Alleged injuries include infection, rejection, organ perforation, inflammation, chronic pain, additional surgery, rash, neurological changes, dental problems, bowel obstruction and abnormal liver function.
One Atrium Medical C-Qur hernia mesh lawsuit was filed on behalf of an Arkansas woman who was implanted with the C-Qur in 2011. According to her lawsuit, she suffered abdominal pain and recurrence (the hernia returned). When physicians decided to remove the mesh due to complications, they discovered that it had become trapped in the plaintiff’s abdomen surrounded by scar tissue.
Another Atrium Medical hernia mesh lawsuit was filed on behalf of a Georgia woman who alleges that the device caused chronic pain, nausea, vomiting, infections and other adverse events. She states that the mesh caused complications when it “bunched up in layers” and “folded up”.

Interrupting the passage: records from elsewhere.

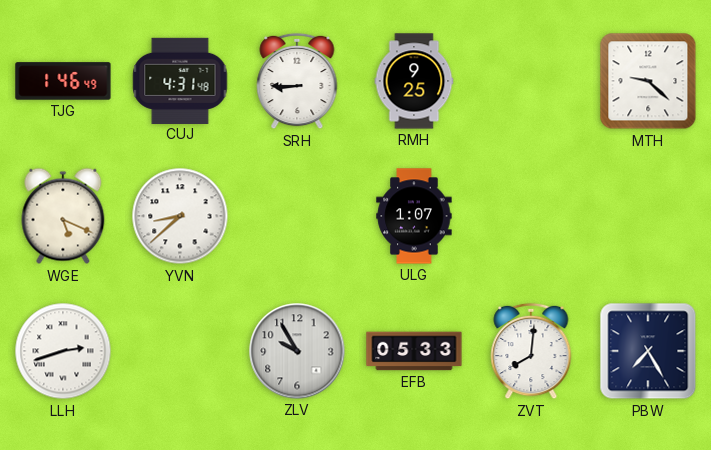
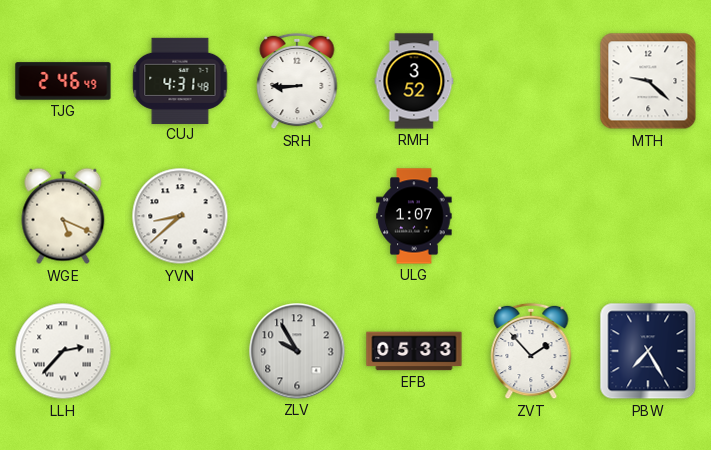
TJG: 1:46 -> 2:46
RMH: 9:25 -> 3:52
LLH: 2:42 -> 2:37
ZVT: 8:01 -> 1:53
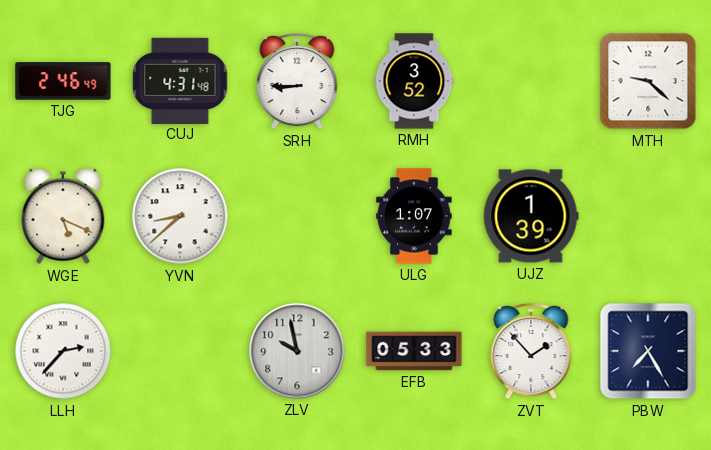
UJZ: none -> 1:39
ZLV: 9:55 -> 9:58
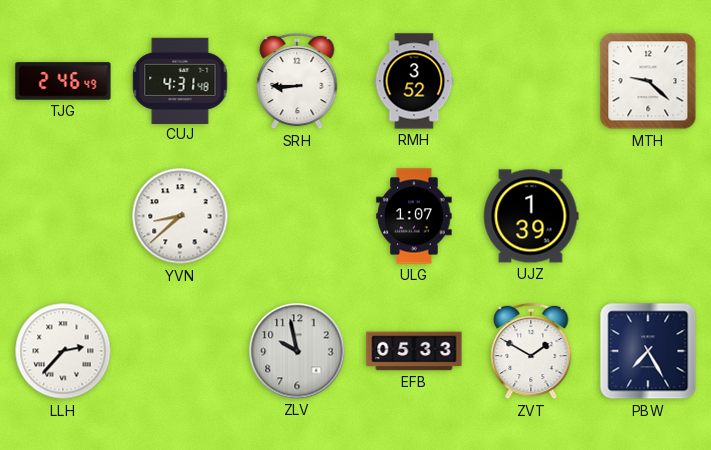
WGE: 5:19 -> none
ZVT: 1:53 -> 1:50
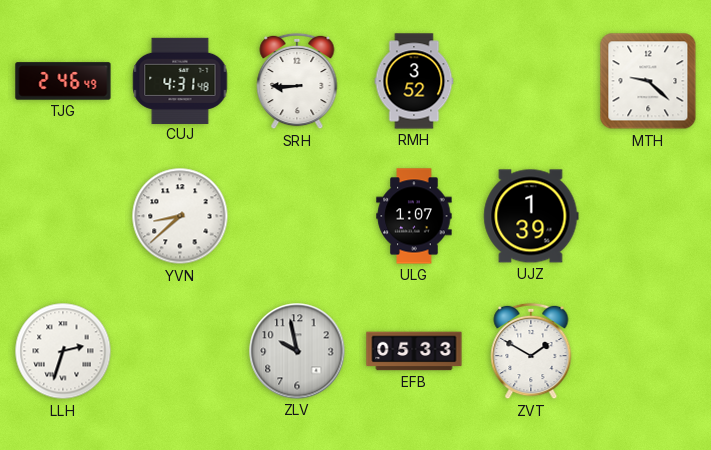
LLH: 2:37 -> 2:33
PBW: 7:25 -> none
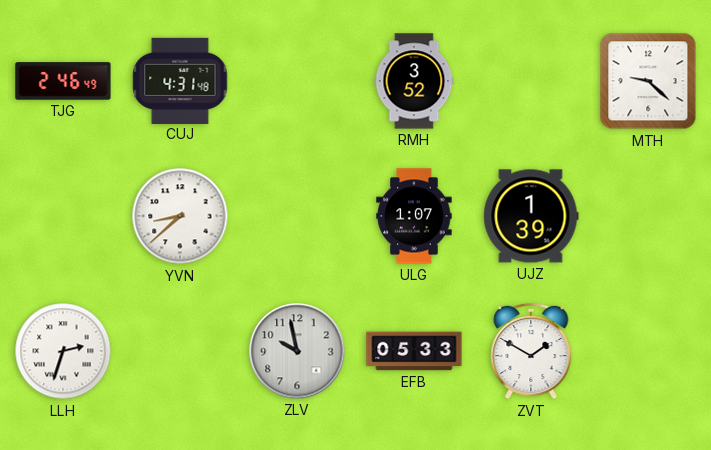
SRH: 8:45 -> none
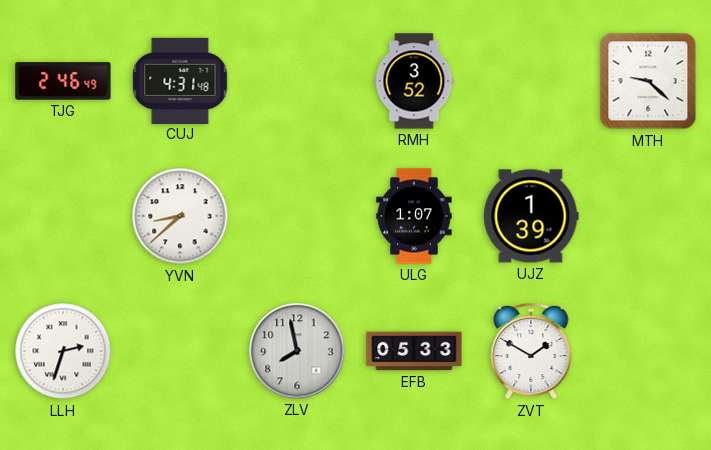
ZLV: 9:58 -> 7:58
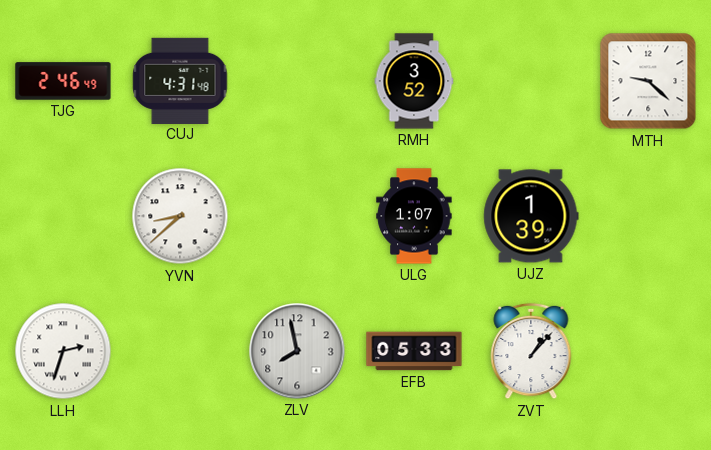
ZVT: 1:50 -> 1:07
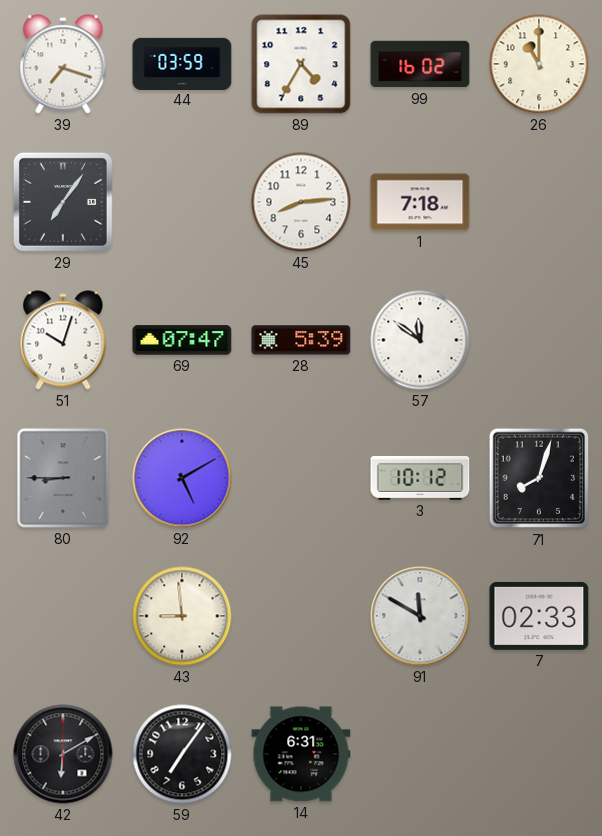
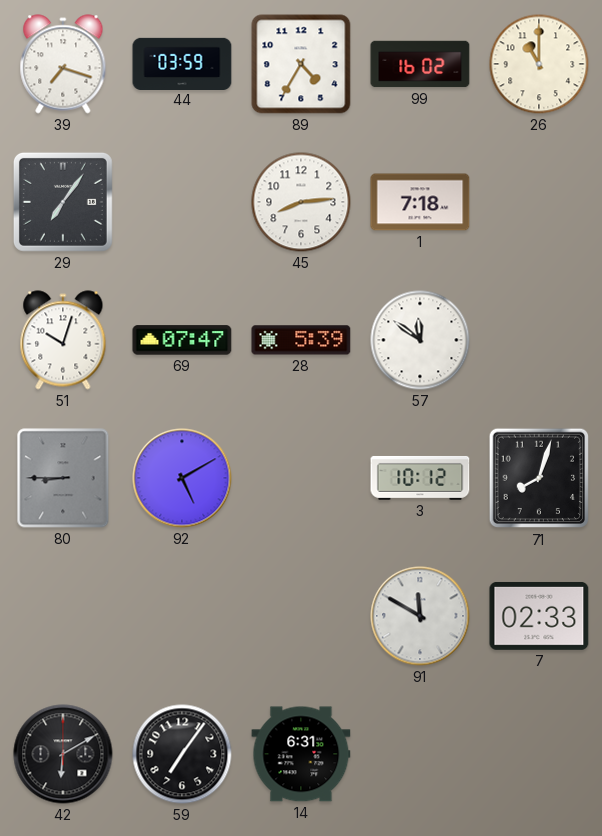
43: 8:59 -> none
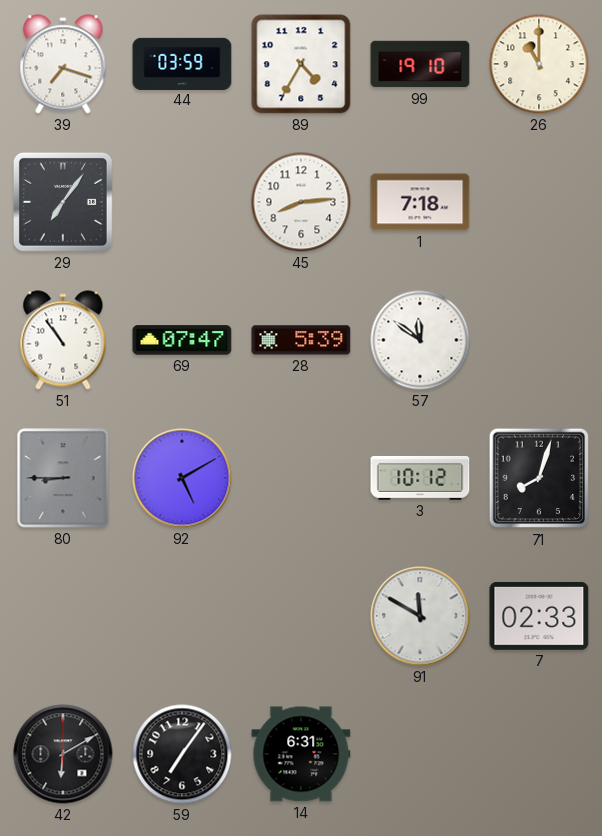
99: 16:02 -> 19:10
51: 10:03 -> 10:54
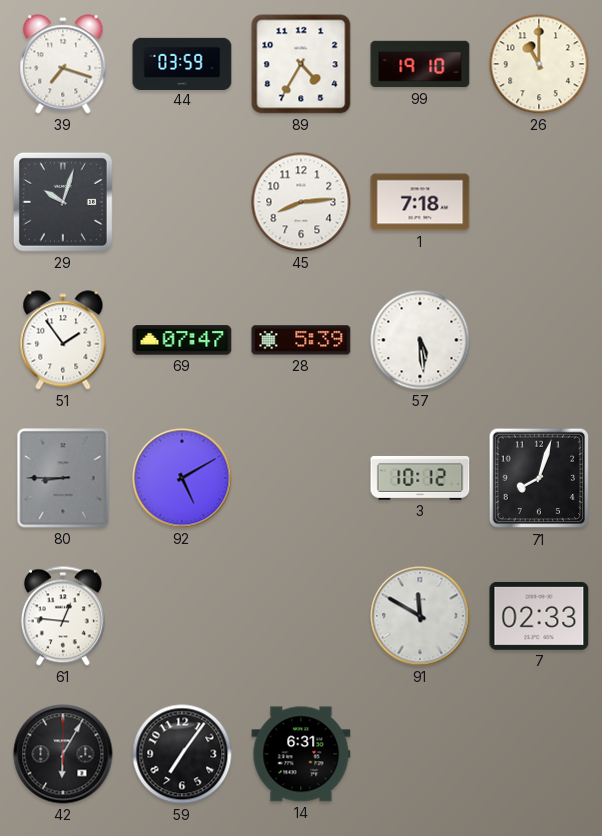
29: 7:06 -> 10:03
51: 10:54 -> 1:54
57: 11:51 -> 5:29
61: none -> 12:46
42: 6:10 -> 6:05
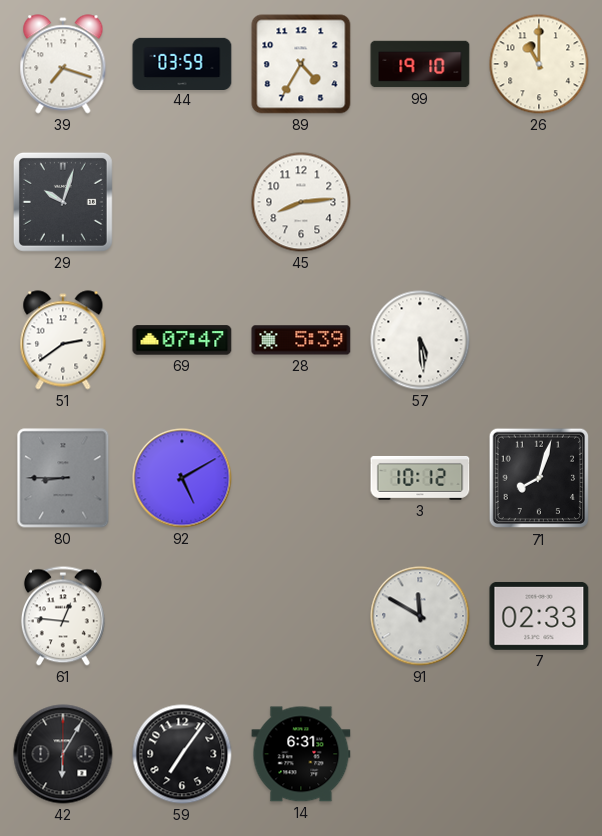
1: 7:18 -> none
51: 1:54 -> 2:39
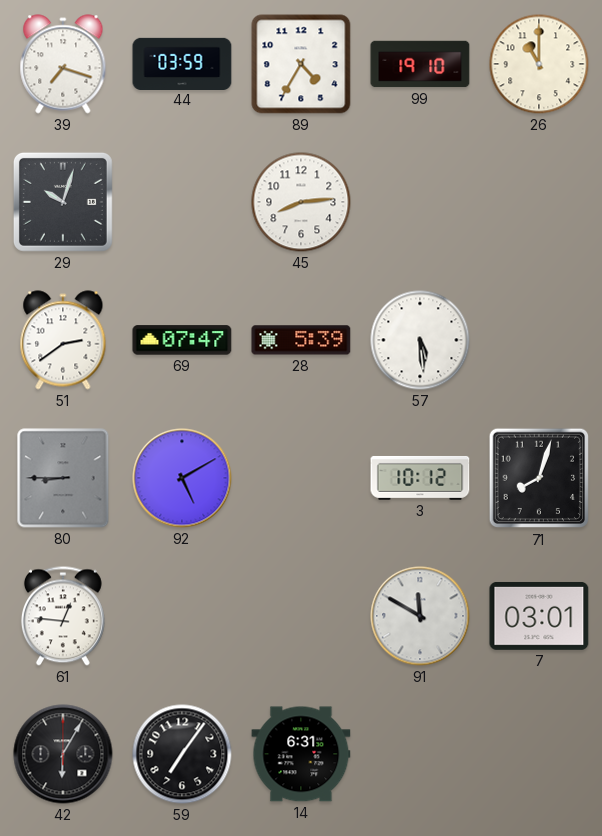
7: 02:33 -> 03:01
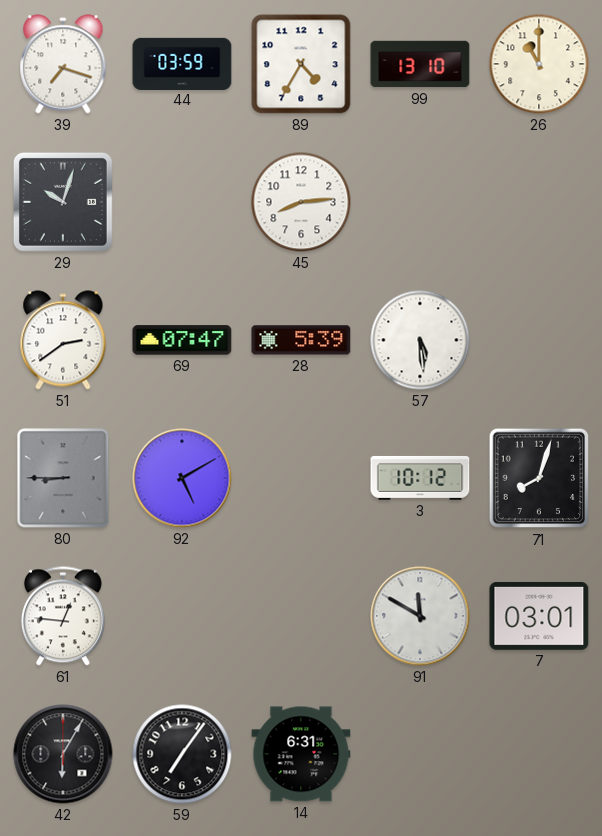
99: 19:10 -> 13:10
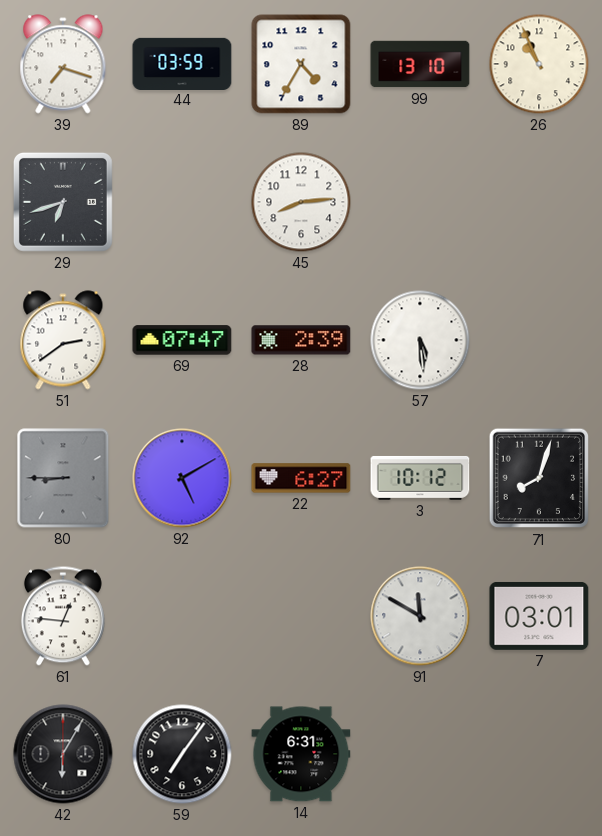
26: 11:00 -> 10:56
29: 10:03 -> 6:42
28: 5:39 -> 2:39
22: none -> 6:27
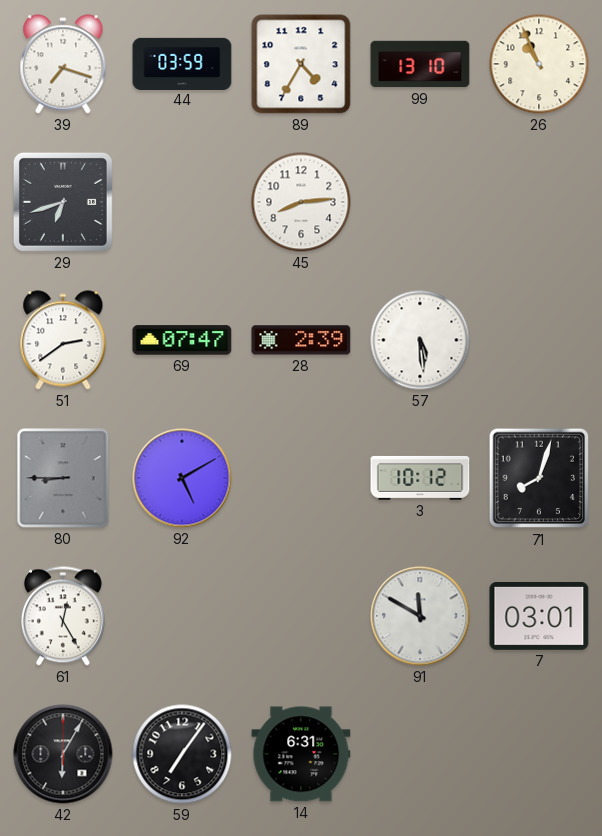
22: 6:27 -> none
61: 12:46 -> 12:25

Study Analyzes Rate of Long-Term Complications with Hernia Mesh
Parker Waichman notes that new research findings have shed light on hernia mesh complications. On Oct. 18, 2016, the Journal of the American Medical Association (JAMA) published a study on long-term complication rates of hernia repair. Researchers compared hernia mesh repair via open techniques, hernia mesh repair via laparoscopic techniques and open repair without mesh in Danish patients. The study found that, overall, hernia mesh benefits are partially off-set by the rate of long-term complications.
Patients with open or laparoscopic hernia mesh had lower rates of reoperation for recurrence, but they also had higher rates of complications. “For the entirety of the follow-up duration, there was a progressively increasing number of mesh-related complications for both open and laparoscopic procedures,” authors noted.
In patients undergoing open repair with hernia mesh, the rate of complications was 5.6 percent at 5-year follow-up and 3.7 percent in patients undergoing hernia mesh repair laparoscopically. In patients undergoing hernia repair via non-mesh methods, the rate of long-term complications was 0.8 percent.
“Among patients undergoing incisional repair, sutured repair was associated with a higher risk of reoperation for recurrence over 5 years compared with open mesh and laparoscopic mesh repair,” authors concluded. “With long-term follow-up, the benefits attributable to mesh are offset in part by mesh-related complications.”
Hernia mesh adverse events may include “skin infections, nonhealing wounds, seroma formation to severe chronic pain, life-threatening bowel obstruction and chronic fistula development that may be caused by chronic mesh infection.”
Hernia Mesh and 510(k)
Most hernia mesh products were approved through 510(k), a fast-track route that allows devices onto the market without rigorous clinical testing. Devices cleared through 510(k) only need to be “substantially equivalent” to a previously approved device (called a “predicate”). Lawsuits and safety advocates have called attention to 510(k), in light of the fact that some controversial medical devices such as metal-on-metal hip implants and transvaginal mesh were approved through this route.
The U.S. Food and Drug Administration (FDA) has a stricter approval process known as premarket approval (PMA), where manufacturers must submit data showing that their devices are safe and effective before they are sold.
The authors of the JAMA study also discussed 510(k) with regards to hernia mesh, stating “the complete spectrum for the risks and benefits of mesh used to reinforce hernia repair is not known because there are very few clinical trial data reporting hernia outcomes as they pertain to mesh utilization. This highlights the need for more long-term studies of mesh repair using high-quality registries such as the one in Denmark.”